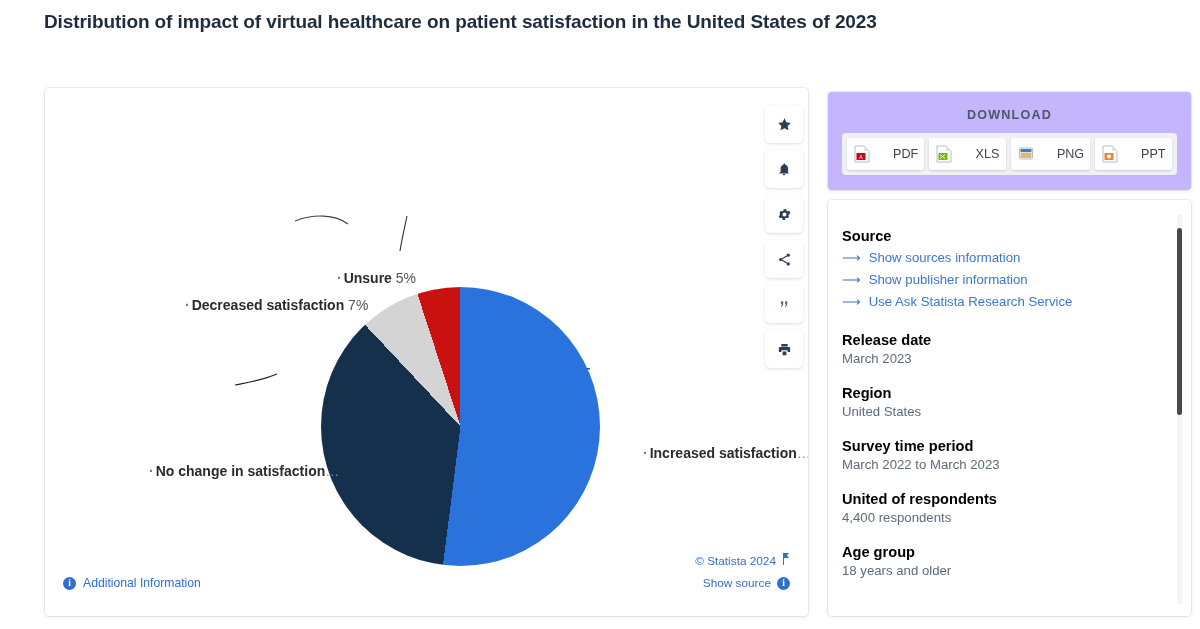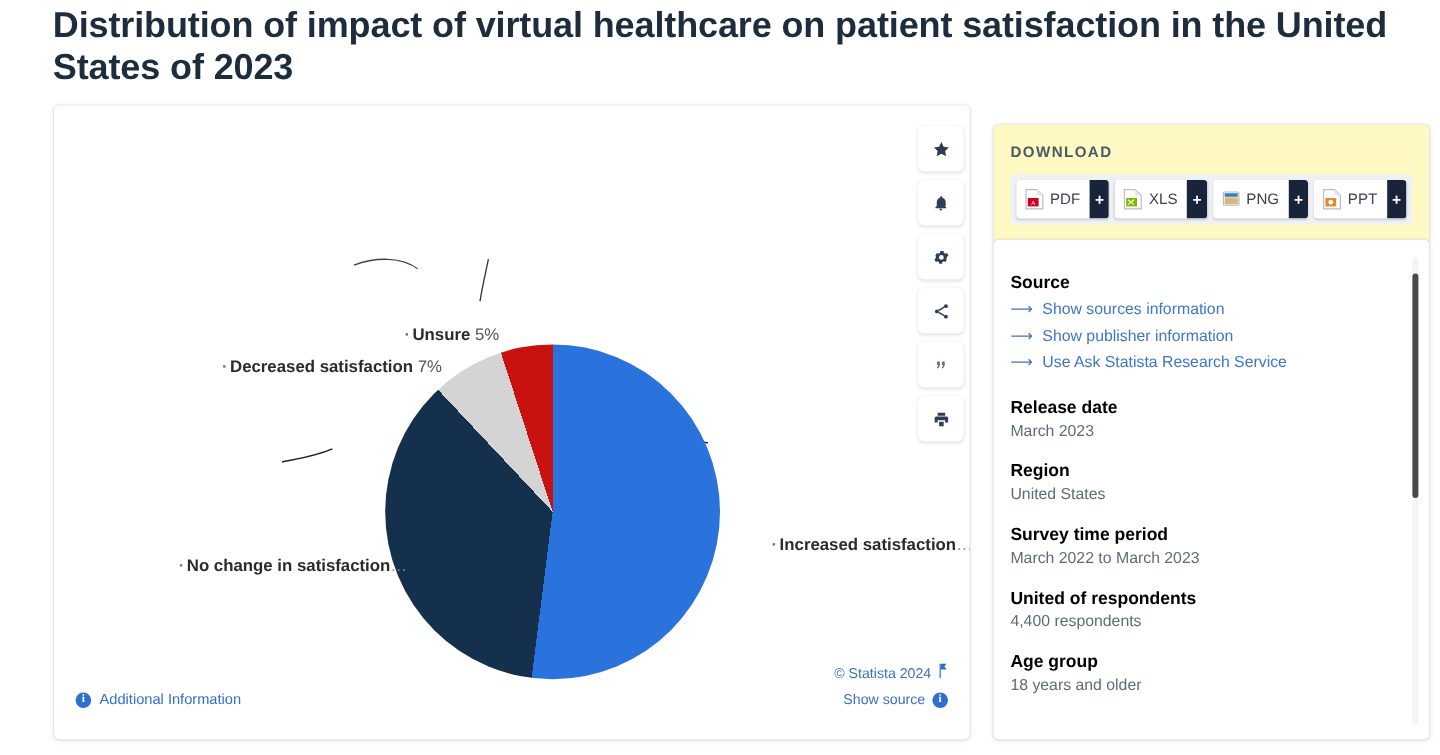--- a/index.html
+++ b/index.html
@@ -14,21 +14,21 @@
     position: relative;
     width: 1200px; height: 629px;
     background: #ffffff;
   }
 
   
   .page-title {
     position: absolute;
     left: 44px; top: 4px;
     width: 1135px;
-    font-size: 30px;
+    font-size: 19px;
     line-height: 35px;
     font-weight: 700;
     color: #1d2d3e;
     letter-spacing: -0.1px;
   }
 
   
   .chart-card {
     position: absolute;
     left: 45px; top: 88px;
@@ -118,26 +118,27 @@
     font-size: 9.5px;
     font-weight: 700;
     display: inline-flex;
     align-items: center; justify-content: center;
     font-family: "Liberation Serif", serif;
   }
 
   
   .download-card {
     position: absolute;
-    left: 828px; top: 104px;
+    left: 828px; top: 92px;
     width: 363px; height: 98px;
-    background: #fef9c3;
+    background: #c4b5fd;
     border-radius: 4px;
     box-shadow: 0 1px 4px rgba(20,40,70,0.10), 0 0 0 1px rgba(225,228,234,0.55);
     padding: 16px 14px 0 14px;
+    text-align: center;
   }
   .download-title {
     font-size: 12.6px;
     font-weight: 700;
     color: #4b5866;
     letter-spacing: 1.2px;
   }
   .download-strip {
     margin-top: 11px;
     background: #f0f1f3;
@@ -153,21 +154,21 @@
     height: 32px;
     border-radius: 3px;
     overflow: hidden;
     box-shadow: 0 1px 2px rgba(20,40,70,0.18);
     cursor: pointer;
   }
   .dl-main {
     background: #ffffff;
     display: flex;
     align-items: center;
-    gap: 5px;
+    gap: 23px;
     padding: 0 8px 0 7px;
     font-size: 12.6px;
     color: #3c4450;
   }
   .dl-plus {
     background: #17243a;
     color: #ffffff;
     width: 18px;
     display: flex;
     align-items: center;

☆ ☆ ☆ ☆

Repeat only the lines starting at the one that contains "background: #f0f1f3;" and ending at the last line above, exactly as written.

**OUTPUT OF THE EXERCISE:**
     background: #f0f1f3;
@@ -153,21 +154,21 @@
     height: 32px;
     border-radius: 3px;
     overflow: hidden;
     box-shadow: 0 1px 2px rgba(20,40,70,0.18);
     cursor: pointer;
   }
   .dl-main {
     background: #ffffff;
     display: flex;
     align-items: center;
-    gap: 5px;
+    gap: 23px;
     padding: 0 8px 0 7px;
     font-size: 12.6px;
     color: #3c4450;
   }
   .dl-plus {
     background: #17243a;
     color: #ffffff;
     width: 18px;
     display: flex;
     align-items: center;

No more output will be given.